26Georges Lacombe, quant à lui, opère d’une manière similaire, mais sa vision de la banlieue est plus inspirée par des textes qui s’intéressent aux exclus de la société et reprend, dans ce cadre, un héritage naturaliste. Néanmoins, Lacombe ne se distancie pas complètement du pittoresque que des écrivains bourgeois, tels Georges Grison, ont trouvé dans les banlieues insalubres, et c’est pour cette raison que sa vision de la banlieue inclut également des parenthèses oniriques comme celle qui montre à deux reprises un chat en surimpression ou celle des enfants qui dansent en écoutant la musique d’un homme jouant avec des verres d’eau (Flinn, 2009, p. 409). La représentation de la misère des chiffonniers ne vient donc pas sans une forme d’exotisation pittoresque du milieu — un point de vue qui est l’héritage du journalisme et de la littérature de la fin du xixe siècle.

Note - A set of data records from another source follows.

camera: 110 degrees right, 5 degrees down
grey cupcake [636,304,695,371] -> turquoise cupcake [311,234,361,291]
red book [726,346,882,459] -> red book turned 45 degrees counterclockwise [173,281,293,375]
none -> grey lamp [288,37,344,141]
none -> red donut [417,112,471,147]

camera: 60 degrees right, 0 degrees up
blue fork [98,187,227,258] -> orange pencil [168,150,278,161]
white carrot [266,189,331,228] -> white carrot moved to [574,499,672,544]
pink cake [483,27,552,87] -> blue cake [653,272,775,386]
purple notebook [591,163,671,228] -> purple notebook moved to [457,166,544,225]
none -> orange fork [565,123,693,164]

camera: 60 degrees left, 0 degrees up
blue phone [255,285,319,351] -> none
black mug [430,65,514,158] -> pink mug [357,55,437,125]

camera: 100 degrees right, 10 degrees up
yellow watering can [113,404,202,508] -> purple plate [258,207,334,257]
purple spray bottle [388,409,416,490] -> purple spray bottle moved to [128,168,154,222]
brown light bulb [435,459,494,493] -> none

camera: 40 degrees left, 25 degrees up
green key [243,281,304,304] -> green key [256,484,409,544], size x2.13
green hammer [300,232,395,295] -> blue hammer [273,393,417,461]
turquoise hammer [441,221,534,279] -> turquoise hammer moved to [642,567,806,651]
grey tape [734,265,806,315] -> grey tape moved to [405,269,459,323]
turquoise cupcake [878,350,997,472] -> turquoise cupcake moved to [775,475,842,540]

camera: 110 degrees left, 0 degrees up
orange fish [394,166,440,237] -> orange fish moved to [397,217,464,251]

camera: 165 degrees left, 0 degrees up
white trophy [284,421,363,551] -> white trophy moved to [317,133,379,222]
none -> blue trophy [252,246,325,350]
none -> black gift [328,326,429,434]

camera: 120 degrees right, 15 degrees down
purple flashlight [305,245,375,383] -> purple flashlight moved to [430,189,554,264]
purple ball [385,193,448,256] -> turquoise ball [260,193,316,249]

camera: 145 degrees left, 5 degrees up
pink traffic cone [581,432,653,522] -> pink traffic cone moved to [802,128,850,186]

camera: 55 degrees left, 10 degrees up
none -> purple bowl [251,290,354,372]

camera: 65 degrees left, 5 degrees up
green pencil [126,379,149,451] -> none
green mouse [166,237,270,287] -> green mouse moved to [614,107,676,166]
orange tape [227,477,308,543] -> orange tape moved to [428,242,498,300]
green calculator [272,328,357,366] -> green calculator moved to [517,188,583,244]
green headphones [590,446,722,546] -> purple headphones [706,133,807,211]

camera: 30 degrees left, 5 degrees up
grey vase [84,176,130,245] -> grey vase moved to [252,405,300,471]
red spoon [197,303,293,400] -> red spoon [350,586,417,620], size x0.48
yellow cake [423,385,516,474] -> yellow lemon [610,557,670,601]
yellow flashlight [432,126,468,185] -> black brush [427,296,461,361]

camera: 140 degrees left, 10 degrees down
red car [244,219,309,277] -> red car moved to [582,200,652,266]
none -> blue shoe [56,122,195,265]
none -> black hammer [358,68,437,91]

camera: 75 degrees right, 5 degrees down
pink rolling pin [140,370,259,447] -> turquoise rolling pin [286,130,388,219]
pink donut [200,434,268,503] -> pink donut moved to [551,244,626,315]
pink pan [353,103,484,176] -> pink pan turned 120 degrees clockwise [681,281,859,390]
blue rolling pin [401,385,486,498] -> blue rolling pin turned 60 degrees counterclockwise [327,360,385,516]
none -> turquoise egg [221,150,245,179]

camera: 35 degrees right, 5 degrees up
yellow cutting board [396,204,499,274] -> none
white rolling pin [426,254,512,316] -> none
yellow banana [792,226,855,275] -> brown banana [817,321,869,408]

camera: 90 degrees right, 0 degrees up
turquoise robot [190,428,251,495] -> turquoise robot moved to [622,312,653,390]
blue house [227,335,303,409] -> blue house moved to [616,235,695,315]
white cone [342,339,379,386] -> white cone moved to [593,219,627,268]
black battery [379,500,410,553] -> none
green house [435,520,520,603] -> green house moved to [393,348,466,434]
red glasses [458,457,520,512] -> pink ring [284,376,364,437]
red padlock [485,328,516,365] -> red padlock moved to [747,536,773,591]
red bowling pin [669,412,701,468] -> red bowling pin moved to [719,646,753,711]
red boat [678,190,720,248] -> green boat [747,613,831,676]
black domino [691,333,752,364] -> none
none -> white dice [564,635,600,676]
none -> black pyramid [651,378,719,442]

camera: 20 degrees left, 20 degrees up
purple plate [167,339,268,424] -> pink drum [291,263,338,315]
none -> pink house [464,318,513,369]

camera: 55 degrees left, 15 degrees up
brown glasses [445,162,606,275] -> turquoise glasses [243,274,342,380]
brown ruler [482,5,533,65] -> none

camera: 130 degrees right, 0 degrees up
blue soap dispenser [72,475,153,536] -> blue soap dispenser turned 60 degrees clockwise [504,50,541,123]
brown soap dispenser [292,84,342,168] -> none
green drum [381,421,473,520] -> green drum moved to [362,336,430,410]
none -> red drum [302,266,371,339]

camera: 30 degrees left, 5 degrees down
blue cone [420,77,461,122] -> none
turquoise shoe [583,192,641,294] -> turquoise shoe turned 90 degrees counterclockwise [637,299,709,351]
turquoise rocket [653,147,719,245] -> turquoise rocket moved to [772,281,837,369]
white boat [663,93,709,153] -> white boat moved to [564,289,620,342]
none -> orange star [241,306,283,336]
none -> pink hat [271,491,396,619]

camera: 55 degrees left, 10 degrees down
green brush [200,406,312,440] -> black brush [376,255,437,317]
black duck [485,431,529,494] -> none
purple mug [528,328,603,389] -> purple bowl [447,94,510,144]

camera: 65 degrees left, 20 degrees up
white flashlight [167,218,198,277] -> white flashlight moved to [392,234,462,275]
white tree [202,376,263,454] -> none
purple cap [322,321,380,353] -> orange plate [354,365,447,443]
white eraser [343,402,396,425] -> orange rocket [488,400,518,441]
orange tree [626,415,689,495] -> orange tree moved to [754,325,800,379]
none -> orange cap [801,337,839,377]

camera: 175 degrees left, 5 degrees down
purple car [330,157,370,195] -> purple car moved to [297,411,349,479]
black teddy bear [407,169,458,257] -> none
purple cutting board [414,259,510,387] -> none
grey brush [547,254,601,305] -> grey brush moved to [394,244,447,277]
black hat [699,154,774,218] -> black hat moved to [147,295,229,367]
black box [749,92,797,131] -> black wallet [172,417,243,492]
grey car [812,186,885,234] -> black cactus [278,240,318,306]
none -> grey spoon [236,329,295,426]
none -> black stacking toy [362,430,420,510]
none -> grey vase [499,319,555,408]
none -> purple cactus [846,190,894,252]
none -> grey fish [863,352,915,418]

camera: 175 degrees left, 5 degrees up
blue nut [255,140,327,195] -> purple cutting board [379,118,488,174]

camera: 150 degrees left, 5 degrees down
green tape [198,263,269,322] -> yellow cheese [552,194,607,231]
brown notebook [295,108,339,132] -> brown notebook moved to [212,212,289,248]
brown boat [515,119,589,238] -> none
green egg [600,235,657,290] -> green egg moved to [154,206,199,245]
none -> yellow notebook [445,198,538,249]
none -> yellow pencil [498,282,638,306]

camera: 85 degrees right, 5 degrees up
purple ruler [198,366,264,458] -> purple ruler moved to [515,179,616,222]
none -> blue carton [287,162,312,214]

Conclusion : les banlieues comme terrain de la nostalgie

27Même si la vision de la banlieue diffère largement entre Lacombe et Carné, les deux réalisateurs partagent la conception de la banlieue comme terrain populaire et anti-bourgeois. Dans les deux films, la banlieue est opposée à l’espace urbain et à ses pratiques. La banlieue est donc un espace « autre », exotique et incompatible aux contraintes de la vie bourgeoise. Dans les détails, les deux cinéastes diffèrent, certes : Lacombe montre la misère de la proche banlieue et le quotidien dur des chiffonniers alors que Carné montre une image plus bienveillante et décontractée de la banlieue verte. Ce choix est cependant bien loin de se fonder sur une vision individuelle, comme nous l’avons constaté : bien au contraire, les deux cinéastes se servent de représentations de la banlieue qui existent déjà en littérature et qui sont en vogue pendant l’époque de leur réalisation. Comme Olivier Millot et Patrick Glâtre le résument, l’entre-deux-guerres traite la banlieue notamment de deux façons pendant l’entre-deux-guerres : d’un côté, la banlieue est décrite comme un « univers de relégation et d’exclusion, au-delà les fortifications », de l’autre, elle figure l’« espace du loisir parisien, du divertissement canaille » (Millot et Glâtre, 2003, p. 22-23). Cette vision bipolaire de la banlieue n’est qu’en voie de se manifester vers la fin des années 1920 au cinéma et en ce sens, les deux documentaires sont parmi les premières créations visuelles à la diffuser. Néanmoins, la littérature s’en est déjà servi à partir du xixe siècle ; le roman populiste et des courants proches comme la littérature prolétarienne ne font que l’actualiser et de la mettre au centre des options esthétiques du champ littéraire pendant l’entre-deux-guerres. Les textes littéraires constituent, dans ce contexte, un fonds important pour le cinéma. C’est notamment visible chez Lacombe qui ne fournit pas uniquement un documentaire critique envers les situations de vie en banlieue, mais qui inclut également des éléments de la culture populaire et des scènes touchantes comme celle des enfants qui dansent. De cette manière, son documentaire reproduit tout comme celui de Carné un certain charme pittoresque de la banlieue — qui dépend d’un certain regard extérieur sur les classes populaires comme « des régions peu connues » qui restent à découvrir.